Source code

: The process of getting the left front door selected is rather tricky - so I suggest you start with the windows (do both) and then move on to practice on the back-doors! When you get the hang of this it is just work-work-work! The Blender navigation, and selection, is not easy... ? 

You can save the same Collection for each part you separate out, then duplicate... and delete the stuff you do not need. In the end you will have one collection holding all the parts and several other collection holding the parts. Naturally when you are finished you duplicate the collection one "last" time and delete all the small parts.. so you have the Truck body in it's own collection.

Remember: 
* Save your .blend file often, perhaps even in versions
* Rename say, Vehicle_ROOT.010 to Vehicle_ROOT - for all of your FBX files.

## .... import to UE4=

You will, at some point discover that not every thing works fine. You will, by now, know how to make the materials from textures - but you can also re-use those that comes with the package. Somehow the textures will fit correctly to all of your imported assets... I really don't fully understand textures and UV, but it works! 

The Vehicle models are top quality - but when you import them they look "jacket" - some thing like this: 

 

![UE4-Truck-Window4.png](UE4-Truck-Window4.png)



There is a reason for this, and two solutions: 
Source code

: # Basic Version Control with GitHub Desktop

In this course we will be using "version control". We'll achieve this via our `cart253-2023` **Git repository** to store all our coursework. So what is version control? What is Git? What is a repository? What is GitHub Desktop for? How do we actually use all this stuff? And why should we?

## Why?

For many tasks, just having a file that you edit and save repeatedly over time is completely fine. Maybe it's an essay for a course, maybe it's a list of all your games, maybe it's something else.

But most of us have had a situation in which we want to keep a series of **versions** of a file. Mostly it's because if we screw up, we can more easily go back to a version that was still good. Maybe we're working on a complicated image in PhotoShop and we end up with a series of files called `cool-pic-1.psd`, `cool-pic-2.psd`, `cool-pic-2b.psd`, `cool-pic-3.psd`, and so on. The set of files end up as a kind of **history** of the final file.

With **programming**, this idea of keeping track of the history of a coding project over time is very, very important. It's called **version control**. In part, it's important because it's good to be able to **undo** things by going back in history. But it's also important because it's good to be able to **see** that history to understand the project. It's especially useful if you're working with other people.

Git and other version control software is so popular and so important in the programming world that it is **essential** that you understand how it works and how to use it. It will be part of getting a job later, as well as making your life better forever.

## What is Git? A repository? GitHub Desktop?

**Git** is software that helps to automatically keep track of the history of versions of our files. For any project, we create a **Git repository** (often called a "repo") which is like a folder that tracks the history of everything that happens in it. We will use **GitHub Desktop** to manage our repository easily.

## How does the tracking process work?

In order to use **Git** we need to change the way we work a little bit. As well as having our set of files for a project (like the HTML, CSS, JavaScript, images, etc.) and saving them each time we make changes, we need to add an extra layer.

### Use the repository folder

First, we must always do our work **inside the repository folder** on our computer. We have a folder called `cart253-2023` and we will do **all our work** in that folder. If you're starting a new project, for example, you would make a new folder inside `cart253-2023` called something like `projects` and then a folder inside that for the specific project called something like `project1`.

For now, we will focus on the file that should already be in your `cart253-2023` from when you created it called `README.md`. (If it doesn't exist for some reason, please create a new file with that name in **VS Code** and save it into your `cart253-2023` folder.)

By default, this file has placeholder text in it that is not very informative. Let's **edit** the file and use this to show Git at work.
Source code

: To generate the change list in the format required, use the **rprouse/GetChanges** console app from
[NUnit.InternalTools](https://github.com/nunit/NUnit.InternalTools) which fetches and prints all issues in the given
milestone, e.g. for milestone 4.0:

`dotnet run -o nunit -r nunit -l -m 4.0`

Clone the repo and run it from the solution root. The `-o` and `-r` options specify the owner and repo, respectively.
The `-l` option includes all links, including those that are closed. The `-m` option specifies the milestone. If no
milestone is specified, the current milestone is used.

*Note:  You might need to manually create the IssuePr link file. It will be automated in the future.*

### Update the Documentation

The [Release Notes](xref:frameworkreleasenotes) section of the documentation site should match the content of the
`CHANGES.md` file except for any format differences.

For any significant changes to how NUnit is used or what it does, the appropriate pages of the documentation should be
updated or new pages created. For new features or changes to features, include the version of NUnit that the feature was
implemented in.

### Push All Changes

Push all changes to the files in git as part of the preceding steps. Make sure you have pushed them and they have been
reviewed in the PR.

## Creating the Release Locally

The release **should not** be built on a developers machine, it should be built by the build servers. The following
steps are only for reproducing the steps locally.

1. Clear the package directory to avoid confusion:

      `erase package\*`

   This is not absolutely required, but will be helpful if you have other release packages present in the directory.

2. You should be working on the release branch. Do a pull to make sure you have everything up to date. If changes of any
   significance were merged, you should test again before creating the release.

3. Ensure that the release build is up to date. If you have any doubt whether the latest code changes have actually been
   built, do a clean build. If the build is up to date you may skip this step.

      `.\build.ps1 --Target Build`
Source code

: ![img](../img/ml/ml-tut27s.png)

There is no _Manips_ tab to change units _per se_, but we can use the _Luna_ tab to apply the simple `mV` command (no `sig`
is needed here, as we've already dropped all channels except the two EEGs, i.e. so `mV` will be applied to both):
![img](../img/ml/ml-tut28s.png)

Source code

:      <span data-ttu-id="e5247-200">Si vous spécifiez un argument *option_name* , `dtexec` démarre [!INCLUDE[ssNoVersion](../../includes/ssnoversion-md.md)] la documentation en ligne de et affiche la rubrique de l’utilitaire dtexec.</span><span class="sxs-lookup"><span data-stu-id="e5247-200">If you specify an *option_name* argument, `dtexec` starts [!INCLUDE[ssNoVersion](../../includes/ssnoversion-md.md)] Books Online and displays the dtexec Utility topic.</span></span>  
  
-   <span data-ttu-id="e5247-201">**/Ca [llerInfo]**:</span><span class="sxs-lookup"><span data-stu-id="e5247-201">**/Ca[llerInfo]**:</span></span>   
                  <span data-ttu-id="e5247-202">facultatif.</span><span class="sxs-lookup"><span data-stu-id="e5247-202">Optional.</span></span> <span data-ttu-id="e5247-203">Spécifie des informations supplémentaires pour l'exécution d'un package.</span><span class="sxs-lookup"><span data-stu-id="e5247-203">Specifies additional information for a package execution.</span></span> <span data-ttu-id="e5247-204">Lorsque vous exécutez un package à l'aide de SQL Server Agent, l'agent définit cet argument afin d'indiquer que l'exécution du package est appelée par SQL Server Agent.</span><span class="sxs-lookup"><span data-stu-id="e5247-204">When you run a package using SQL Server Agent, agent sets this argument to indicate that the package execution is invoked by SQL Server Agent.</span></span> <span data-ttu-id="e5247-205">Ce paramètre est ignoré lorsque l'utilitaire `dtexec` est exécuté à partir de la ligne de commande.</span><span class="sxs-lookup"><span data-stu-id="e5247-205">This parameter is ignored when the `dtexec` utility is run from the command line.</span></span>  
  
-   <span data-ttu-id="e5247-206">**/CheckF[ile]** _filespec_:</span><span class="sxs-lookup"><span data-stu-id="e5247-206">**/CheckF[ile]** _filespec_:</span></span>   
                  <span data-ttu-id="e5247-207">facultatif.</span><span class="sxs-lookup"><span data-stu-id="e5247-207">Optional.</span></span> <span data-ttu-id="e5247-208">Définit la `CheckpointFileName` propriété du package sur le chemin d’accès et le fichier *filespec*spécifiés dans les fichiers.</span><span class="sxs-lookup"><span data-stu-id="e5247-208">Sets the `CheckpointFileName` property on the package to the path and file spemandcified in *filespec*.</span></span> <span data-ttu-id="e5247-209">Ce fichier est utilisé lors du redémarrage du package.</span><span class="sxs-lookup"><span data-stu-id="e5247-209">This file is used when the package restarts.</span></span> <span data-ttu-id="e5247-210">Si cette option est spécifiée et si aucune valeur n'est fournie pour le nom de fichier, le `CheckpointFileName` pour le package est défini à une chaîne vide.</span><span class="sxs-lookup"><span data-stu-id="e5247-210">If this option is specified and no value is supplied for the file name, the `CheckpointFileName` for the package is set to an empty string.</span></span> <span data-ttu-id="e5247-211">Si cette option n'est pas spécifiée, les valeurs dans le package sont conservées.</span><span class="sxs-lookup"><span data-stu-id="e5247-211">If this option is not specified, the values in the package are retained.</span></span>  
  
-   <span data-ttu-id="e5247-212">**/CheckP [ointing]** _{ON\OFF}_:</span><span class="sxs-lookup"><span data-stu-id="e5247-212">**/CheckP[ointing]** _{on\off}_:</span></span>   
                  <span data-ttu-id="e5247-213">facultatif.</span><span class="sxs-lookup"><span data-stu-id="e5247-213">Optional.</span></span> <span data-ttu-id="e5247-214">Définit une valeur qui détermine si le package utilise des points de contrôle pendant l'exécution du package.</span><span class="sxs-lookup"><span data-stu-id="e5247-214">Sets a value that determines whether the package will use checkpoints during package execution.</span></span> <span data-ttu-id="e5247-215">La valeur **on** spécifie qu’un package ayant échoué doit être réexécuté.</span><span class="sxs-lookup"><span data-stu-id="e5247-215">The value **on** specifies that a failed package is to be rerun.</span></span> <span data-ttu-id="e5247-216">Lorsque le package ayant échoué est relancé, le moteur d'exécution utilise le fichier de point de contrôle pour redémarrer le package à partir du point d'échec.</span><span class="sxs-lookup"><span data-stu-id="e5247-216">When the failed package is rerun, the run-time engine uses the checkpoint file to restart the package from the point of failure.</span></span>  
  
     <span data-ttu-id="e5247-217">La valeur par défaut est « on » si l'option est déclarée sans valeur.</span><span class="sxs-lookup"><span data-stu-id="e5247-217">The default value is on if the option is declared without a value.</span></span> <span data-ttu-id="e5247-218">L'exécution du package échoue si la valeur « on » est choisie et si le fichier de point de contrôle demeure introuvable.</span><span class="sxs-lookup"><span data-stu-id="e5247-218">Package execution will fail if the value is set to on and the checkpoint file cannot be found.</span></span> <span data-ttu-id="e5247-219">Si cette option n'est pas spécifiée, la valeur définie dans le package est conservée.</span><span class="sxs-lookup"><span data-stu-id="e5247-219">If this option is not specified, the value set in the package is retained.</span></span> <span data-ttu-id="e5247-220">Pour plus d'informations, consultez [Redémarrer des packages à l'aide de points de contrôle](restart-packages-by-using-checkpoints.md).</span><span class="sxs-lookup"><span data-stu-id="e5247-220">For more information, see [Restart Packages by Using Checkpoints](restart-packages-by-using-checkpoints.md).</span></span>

What you have to do: Please print the lines from the start of the records up to and including the line with "not easy... ?", copying each one exactly and leaving out the rest.

Output below:
Source code

: The process of getting the left front door selected is rather tricky - so I suggest you start with the windows (do both) and then move on to practice on the back-doors! When you get the hang of this it is just work-work-work! The Blender navigation, and selection, is not easy... ? 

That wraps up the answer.